La privacy non era rispettata neanche per la corrispondenza, ogni lettera veniva aperta, letta, e se idonea spedita, diversamente cestinata.
In questo modo, qualsiasi possibilità di richiedere aiuto veniva vanificata.
Diciamo che Muccioli aveva sperimentato per bene il sistema di produzione e certamente di disintossicazione, non facendo tuttavia i conti con lo spirito di sopravvivenza intrinseco negli esseri umani.
Nei primi anni Ottanta una giovane, ospite (si fa per dire) di San Patrignano, scappò dalla comunità e si recò dalle forze dell’ordine per denunciare Vincenzo Muccioli.
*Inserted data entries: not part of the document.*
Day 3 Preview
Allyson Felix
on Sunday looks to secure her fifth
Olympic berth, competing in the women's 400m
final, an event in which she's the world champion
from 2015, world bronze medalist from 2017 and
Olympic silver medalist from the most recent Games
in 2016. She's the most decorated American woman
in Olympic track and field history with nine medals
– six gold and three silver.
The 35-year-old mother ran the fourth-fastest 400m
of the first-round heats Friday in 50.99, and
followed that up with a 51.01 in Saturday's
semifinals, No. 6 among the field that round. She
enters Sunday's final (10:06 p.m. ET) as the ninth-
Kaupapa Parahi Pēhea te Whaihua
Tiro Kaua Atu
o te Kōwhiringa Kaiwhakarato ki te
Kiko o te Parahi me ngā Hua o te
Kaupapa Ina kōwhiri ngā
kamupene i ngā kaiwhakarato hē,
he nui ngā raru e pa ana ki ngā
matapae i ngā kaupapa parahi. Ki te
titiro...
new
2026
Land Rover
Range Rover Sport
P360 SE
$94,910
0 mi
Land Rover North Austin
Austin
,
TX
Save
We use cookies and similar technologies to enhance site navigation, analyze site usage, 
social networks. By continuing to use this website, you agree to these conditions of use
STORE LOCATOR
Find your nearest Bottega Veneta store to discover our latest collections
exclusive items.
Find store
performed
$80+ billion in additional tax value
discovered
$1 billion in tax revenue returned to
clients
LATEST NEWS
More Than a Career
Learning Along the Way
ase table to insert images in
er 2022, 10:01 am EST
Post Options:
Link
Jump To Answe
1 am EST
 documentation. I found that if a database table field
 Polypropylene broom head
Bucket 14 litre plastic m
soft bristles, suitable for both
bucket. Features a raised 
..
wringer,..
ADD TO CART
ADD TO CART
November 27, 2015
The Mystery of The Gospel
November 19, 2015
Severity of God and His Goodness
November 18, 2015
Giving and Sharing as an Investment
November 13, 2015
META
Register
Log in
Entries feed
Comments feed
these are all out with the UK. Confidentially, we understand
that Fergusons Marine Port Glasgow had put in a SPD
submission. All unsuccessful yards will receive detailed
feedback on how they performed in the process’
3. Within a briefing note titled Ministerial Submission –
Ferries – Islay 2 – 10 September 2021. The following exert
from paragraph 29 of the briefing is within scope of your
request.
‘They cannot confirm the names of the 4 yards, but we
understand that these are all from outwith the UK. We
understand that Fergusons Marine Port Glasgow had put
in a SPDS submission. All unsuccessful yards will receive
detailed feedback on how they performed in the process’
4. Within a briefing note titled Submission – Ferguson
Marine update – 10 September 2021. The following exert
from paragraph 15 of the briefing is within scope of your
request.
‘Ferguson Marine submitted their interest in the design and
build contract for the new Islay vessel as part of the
La ragazza raccontò di essere stata rinchiusa e legata in una stanza, lasciata all’interno della stessa per giorni, in condizioni precarie e per nulla igieniche. Insieme a lei, il Muccioli aveva segregato altri quattro ragazzi, tutti rinchiusi in delle piccionaie o nel canile della comunità.
Abbandonati lì dentro, al fine di evitare una nuova fuga e di interrogarsi sul loro stesso atteggiamento.
Alla luce di quanto esposto dalla giovane querelante, le forze dell’ordine fecero irruzione a SanPa, all’interno della “comunità” trovarono giovani ragazzi, considerati ribelli, legati e rinchiusi così come detto dalla fuggitiva.
Questo fu l’evento scatenante che spaccò l’opinione pubblica in due e, a ben pensare, persino la giustizia.
Vincenzo Muccioli, venne arrestato, dopo che le forze dell’ordine fecero irruzione a San Patrignano.
L’accusa era quella di : sequestro di persona.
Dalle testimonianze raccolte fu possibile stabilire che all’interno della comunità, nel bene o nel male, i membri – qualora venisse ritenuto idoneo -venivano picchiati e legati in luoghi degradanti e, neanche a dirlo, senza alcun rispetto delle norme igienico sanitarie.
Condannato in primo grado e assolto in appello, Muccioli supportato da particolari amicizie era diventato, nel frattempo, l’uomo più popolare d’Italia.
Accarezzato dalla politica e conteso dalle televisioni, il suo metodo venne considerato quasi all’unanimità insindacabile.
Tutto ciò, fin quando due ospiti non volarono dal balcone e un terzo, con la scusa della pena rieducativa, non venne picchiato a morte dai membri della comunità stessa, i quali si preoccuparono di far sparire il cadavere che misteriosamente giunse a Napoli.
A fronte di tre morti e qualche violazione dei diritti umani, però, migliaia di persone si disintossicarono e altre restarono a San Patrignano per sempre. Nel frattempo, San Patrignano era divenuta una città a tutti gli effetti, all’interno della stessa venne costruito un ospedale per curare gli ospiti della comunità.
Sostanzialmente San Patrignano risultava essere così completa e servita, che per uscirne erano rimaste solo due possibilità: o ne uscivi disintossicato oppure dentro una bara.
Più di quarant’anni dopo, l’interrogativo resta lo stesso: il fine giustifica i mezzi?
Il consenso ad essere trattenuti con la forza, prestato nella sottoscrizione del contratto tra il membro e il Muccioli, doveva essere considerato irrevocabile?
In buona sostanza, per quanto detto dalla Corte d’appello, a cosa andavi incontro lo sapevi, era la droga a spingerti a scappare e quindi Muccioli era stato bravo.
Se il fine giustifica i mezzi è un interrogativo che lascio ad ognuno di voi, a me resta la consapevolezza che la dignità umana non soffre di crisi d’astinenza.